DATA>
____
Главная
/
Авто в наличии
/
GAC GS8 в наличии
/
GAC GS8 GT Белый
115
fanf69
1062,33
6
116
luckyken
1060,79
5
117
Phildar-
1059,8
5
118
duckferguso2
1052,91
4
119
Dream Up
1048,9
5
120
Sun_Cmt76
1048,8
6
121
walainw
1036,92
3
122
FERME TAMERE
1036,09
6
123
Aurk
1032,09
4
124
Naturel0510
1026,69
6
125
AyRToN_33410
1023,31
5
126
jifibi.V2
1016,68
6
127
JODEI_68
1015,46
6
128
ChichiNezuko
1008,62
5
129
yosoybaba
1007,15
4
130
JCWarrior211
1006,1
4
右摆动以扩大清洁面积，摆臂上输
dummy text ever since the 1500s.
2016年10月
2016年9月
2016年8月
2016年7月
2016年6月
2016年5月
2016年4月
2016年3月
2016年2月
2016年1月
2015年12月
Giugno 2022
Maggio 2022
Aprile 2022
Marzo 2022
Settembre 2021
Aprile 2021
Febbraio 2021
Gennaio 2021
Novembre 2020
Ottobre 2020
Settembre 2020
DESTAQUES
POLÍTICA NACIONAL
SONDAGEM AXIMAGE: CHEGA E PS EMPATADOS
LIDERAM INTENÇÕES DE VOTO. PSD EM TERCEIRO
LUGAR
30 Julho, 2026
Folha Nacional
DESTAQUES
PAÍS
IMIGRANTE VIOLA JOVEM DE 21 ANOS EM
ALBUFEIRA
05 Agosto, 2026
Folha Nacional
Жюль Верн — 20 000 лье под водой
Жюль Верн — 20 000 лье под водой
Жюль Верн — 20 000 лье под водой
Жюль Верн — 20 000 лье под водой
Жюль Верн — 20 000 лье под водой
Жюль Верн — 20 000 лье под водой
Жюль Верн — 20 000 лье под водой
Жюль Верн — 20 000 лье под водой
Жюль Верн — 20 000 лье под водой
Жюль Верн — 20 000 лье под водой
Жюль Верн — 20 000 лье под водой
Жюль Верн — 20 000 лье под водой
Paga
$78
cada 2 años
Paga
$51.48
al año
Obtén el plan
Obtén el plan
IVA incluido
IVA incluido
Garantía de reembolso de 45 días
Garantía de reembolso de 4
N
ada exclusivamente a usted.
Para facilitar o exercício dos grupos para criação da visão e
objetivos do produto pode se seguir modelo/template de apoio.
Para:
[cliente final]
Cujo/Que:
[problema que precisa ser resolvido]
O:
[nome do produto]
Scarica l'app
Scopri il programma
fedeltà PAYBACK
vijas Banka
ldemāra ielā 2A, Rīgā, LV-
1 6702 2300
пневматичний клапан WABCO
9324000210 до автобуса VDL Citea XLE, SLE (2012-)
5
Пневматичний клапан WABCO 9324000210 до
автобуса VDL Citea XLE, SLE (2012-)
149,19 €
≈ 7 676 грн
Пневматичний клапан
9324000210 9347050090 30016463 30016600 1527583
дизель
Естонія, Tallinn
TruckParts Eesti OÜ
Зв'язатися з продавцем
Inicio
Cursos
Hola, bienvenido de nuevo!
____
Which lines in the records above hold the string "клапан"? Copy each of them.

пневматичний клапан WABCO
Пневматичний клапан WABCO 9324000210 до
Пневматичний клапан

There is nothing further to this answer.